Tuesday, April 05, 2005

Close Readings with CP

I've been enjoying the Camile Paglia book, and found a link to this interview on Bookslut.com on the Dumbfoundry site. I can just hear CP saying "explication de texte" in this nasal French accent, and it makes my head spin

Here's how it starts:

BS: I love these close readings -- they bring back memories of my classes at NYU with Denis Donoghue, one of the last giants of the New Critics. Paying attention to the meaning of every word in the poems, all the reverberations and etymology, it’s like reading 43 A+ papers from my students. Tell me more about your attraction to close readings.

CP: I was in college around the time when the New Criticism, which adores explication de texte and all this close reading, was in decline. I would say it was in its height in its founding in the 30s and 40s; but by the 50s, it had become very derivative. It was practiced by these sort of third-raters, people without the real talent and erudition and prose style of the ones who had founded it in North America. And so I was in revolt, I thought, against it in my college years. For example, I found Cleanth Brooks’s The Well Wrought Urn absolutely stifling. I found it Protestant. I came from an Italian immigrant family, I thought it was repressive in its exclusion of anything about sex or aggression; its whole idea about the creative process I found sentimental.

3 comments:

Emily Lloyd said...

Hi, Peter--

I blogged a bit about B,B,B while you were at AWP, but just in a dipping-in way: I hadn't read the preface til just now after reading your post.

Interesting how Paglia touches on so many "hot topics" that have been recently blogged about or debated, just in the preface:

"...shocked at how weak individual poems have become over the past 40 years" reminds me of the recent C.Dale post on books that are "projects" rather than collections of basically-individual, strong poems. "[Poets] have lost ambition and no longer believe they can or should speak for their era"--this subj had been recently discussed in A.D. Thomas's blog & mine, partly in response to the posting of Donald Hall's essay on ambition at poets.org "Personal friendships have spawned cliques and coteries in book & magazine publishing"--maybe Foetry should request a blurb from Camille? And, finally, "Any poetry removed from popular diction will inevitably become as esoteric as 18th century satire"--which relates directly to a huge debate about accessiblity currently on the WOM-PO listserv in response to Kooser and his now-infamous secretary (as first reader).

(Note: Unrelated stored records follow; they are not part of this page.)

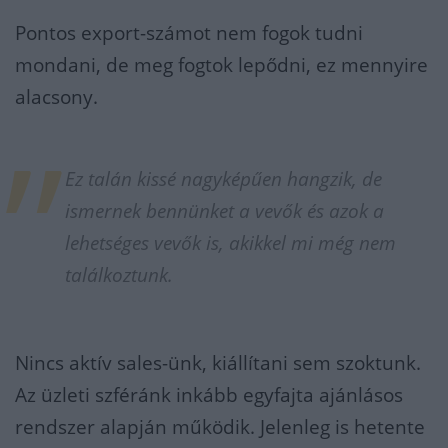
Pontos export-számot nem fogok tudni
mondani, de meg fogtok lepődni, ez mennyire
alacsony.
Ez talán kissé nagyképűen hangzik, de
ismernek bennünket a vevők és azok a
lehetséges vevők is, akikkel mi még nem
találkoztunk.
Nincs aktív sales-ünk, kiállítani sem szoktunk.
Az üzleti szféránk inkább egyfajta ajánlásos
rendszer alapján működik. Jelenleg is hetente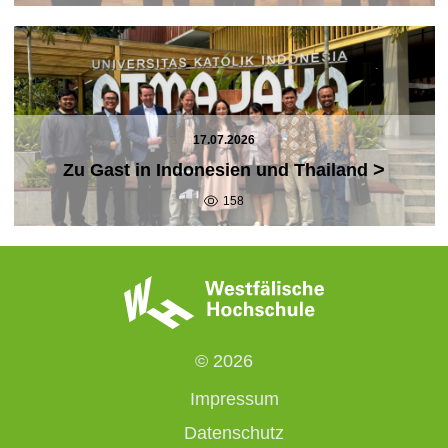
17.07.2026
>
Zu Gast in Indonesien und Thailand
158
© 2026
Impressum
Datenschutz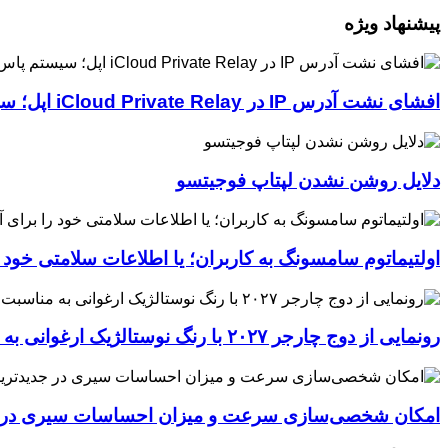
پیشنهاد ویژه
افشای نشت آدرس IP در iCloud Private Relay اپل؛ سیستم پاس‌کی چگونه حریم خصوصی کاربران را لو می‌دهد؟
دلایل روشن نشدن لپتاپ فوجیتسو
اولتیماتوم سامسونگ به کاربران؛ یا اطلاعات سلامتی خود
رونمایی از دوج چارجر ۲۰۲۷ با رنگ نوستالژیک ارغوانی به مناسبت ۶۰ سالگی این عضله‌ساز آمریکایی
امکان شخصی‌سازی سرعت و میزان احساسات سیری در جدیدترین نسخ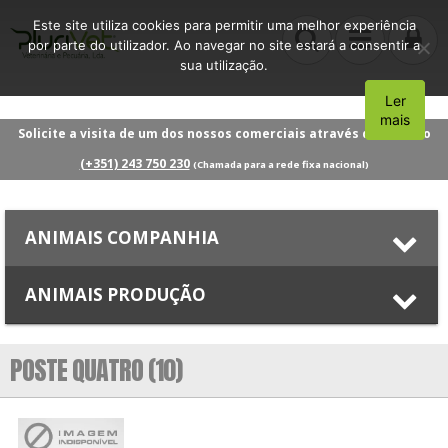
Este site utiliza cookies para permitir uma melhor experiência
por parte do utilizador. Ao navegar no site estará a consentir a
sua utilização.
Ler
Aceito
mais
Solicite a visita de um dos nossos comerciais através do número
(+351) 243 750 230
(Chamada para a rede fixa nacional)
ANIMAIS COMPANHIA
ANIMAIS PRODUÇÃO
POSTE QUATRO (10)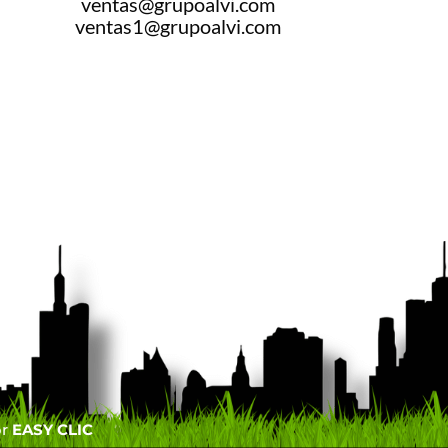
ventas@grupoalvi.com
ventas1@grupoalvi.com
or
EASY CLIC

I'm disappointed Paglia doesn't devote much, if any, space to sound in her close readings. Otherwise, it's been fun so far. Paglia's so darn black-and-white: she often seems to me to be overgushing or overdamning, when plain gushing or damning would do...I'll be interested to hear more of your thoughts as I read on.

yrs,
em

Peter said...

Emily: I so agree with you about how CP goes a little (a lot) overboard now and then (all the time). I love her ananlysis of Plath's "Daddy" and several of the others in the book. But her take on the O'Hara poem is just plain ludicrous. It's a crummy poem (not his best work by far); and her fawning over it just makes matters worse, IMHO.
I'll read more and get back to you . . .
The one thing I am thumbs up on, despite it all, is the whole idea of a "close reading."

The Sublibrarian said...

Paglia often has more opinions than she has facts, her explanation of the decline of close reading being a case in point.

Much of the reaction against New Criticism originated in its treatment of the text as an autonomous, autotelic object. This is, in fact, an ideological position, and one that was (or is) part and parcel of Cold War cultural politics.

By and large, the various forms of criticism following New Criticism attempt to break down that ideology. And with each form of criticism comes a new, critical way of reading.

Many of them, such as Derridean deconstruction, also insist on close reading (Derrida didn't so much write books as he wrote about his reading of books). Close reading, however, is a first step in a larger, and more wide-ranging analysis than New Criticism could produce.

Paglia most often strikes me as a practitioner of bad-tempered nostalgia for poses/roles/positions that are no longer sustainable. What in the world could it possibly mean for a poet to "speak for their era" under the commodified individualism of late American capitalism? Begin with the question of whose era we're talking about and it soon becomes obvious that acts of bad faith and egotism would be the only result.